[[ Supplied text, beginning ]]

The evaluation of the infinite product $\prod_{k=2}^{\infty} \frac{k^{2}-1}{k^{2}+1}$

How does one show that$$ \prod_{k=2}^{\infty}\frac{k^{2}-1}{k^{2}+1} =\frac{\pi}{\sinh \pi} ?$$

My attempt: $$ \begin{align} \prod_{k=2}^{\infty}\frac{k^{2}-1}{k^{2}+1} &= \lim_{n \to \infty} \prod_{k=2}^{n}\frac{(k-1)(k+1)}{(k-i)(k+i)} \\ &= \lim_{n \to \infty} \frac{\Gamma(n) \Gamma(n+2) \Gamma(2-i) \Gamma(2+i)} {2 \Gamma(n+1-i) \Gamma(n+1+i)} \\ &= \lim_{n \to \infty} \frac{\Gamma(n)\Gamma(n+2) (1-i) \Gamma(1-i) (1+i)i \Gamma(i)}{2 \Gamma(n+1-i)\Gamma(n+1+i)} \\ &= \frac{\pi}{\sinh \pi}\lim_{n \to \infty} \frac{\Gamma(n)\Gamma(n+2)}{\Gamma(n+1-i) \Gamma(n+1+i)} \end{align}$$

I'm not sure how to go about showing that the limit evaluates to $1$.

EDIT:

To evaluate that limit we can use the fact that $ \displaystyle \frac{\Gamma(n)}{\Gamma(n+z)} \sim n^{-z}$ as $ n \to \infty$.

[[ Supplied text, end ]]

- _Assignment_: Copy everything in the infinite product post from "My attempt: $$" down to "n \to \infty$.", putting "result" in place of "fact".

[[ Provided material, beginning ]]

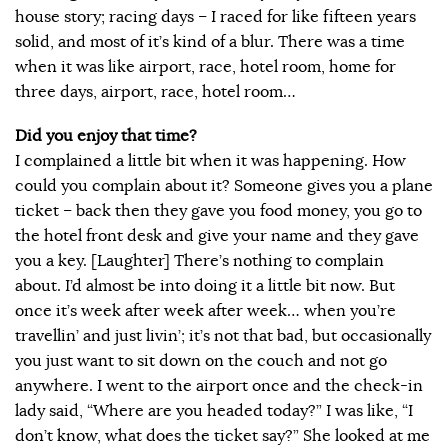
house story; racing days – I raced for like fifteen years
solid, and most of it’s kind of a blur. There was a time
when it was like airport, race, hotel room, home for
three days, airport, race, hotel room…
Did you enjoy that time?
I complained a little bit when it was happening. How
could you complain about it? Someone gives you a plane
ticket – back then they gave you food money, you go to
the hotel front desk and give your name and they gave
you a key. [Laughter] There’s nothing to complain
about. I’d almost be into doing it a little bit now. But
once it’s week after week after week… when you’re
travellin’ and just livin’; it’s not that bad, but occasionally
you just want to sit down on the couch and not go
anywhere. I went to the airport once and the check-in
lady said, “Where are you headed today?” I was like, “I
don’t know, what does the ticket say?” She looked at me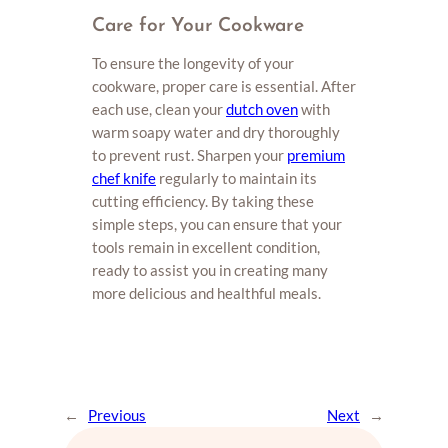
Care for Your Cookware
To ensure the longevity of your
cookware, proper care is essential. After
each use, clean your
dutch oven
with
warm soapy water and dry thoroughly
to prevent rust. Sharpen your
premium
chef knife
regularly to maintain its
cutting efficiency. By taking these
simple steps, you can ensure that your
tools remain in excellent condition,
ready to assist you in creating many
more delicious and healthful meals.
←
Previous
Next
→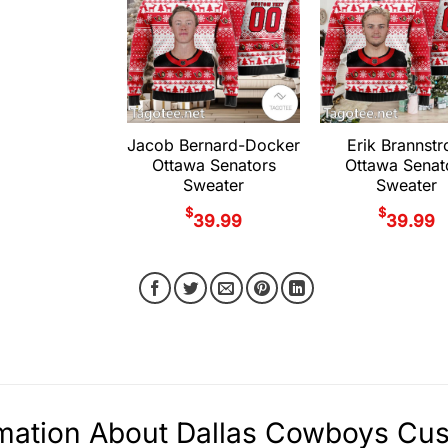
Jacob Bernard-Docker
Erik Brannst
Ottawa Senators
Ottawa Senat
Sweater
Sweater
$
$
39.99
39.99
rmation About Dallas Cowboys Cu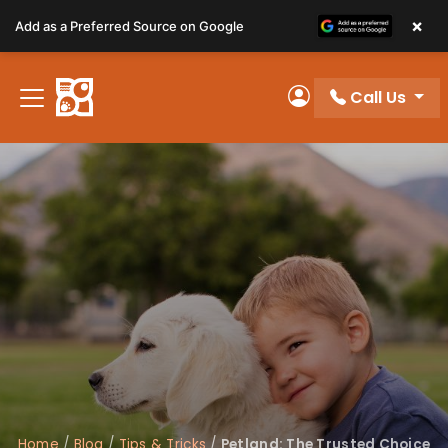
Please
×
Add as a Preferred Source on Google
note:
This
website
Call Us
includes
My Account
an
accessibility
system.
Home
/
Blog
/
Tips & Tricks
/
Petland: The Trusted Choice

[[ Provided material, end ]]

- _Exercise solution_:
My attempt: $$ \begin{align} \prod_{k=2}^{\infty}\frac{k^{2}-1}{k^{2}+1} &= \lim_{n \to \infty} \prod_{k=2}^{n}\frac{(k-1)(k+1)}{(k-i)(k+i)} \\ &= \lim_{n \to \infty} \frac{\Gamma(n) \Gamma(n+2) \Gamma(2-i) \Gamma(2+i)} {2 \Gamma(n+1-i) \Gamma(n+1+i)} \\ &= \lim_{n \to \infty} \frac{\Gamma(n)\Gamma(n+2) (1-i) \Gamma(1-i) (1+i)i \Gamma(i)}{2 \Gamma(n+1-i)\Gamma(n+1+i)} \\ &= \frac{\pi}{\sinh \pi}\lim_{n \to \infty} \frac{\Gamma(n)\Gamma(n+2)}{\Gamma(n+1-i) \Gamma(n+1+i)} \end{align}$$

I'm not sure how to go about showing that the limit evaluates to $1$.

EDIT:

To evaluate that limit we can use the result that $ \displaystyle \frac{\Gamma(n)}{\Gamma(n+z)} \sim n^{-z}$ as $ n \to \infty$.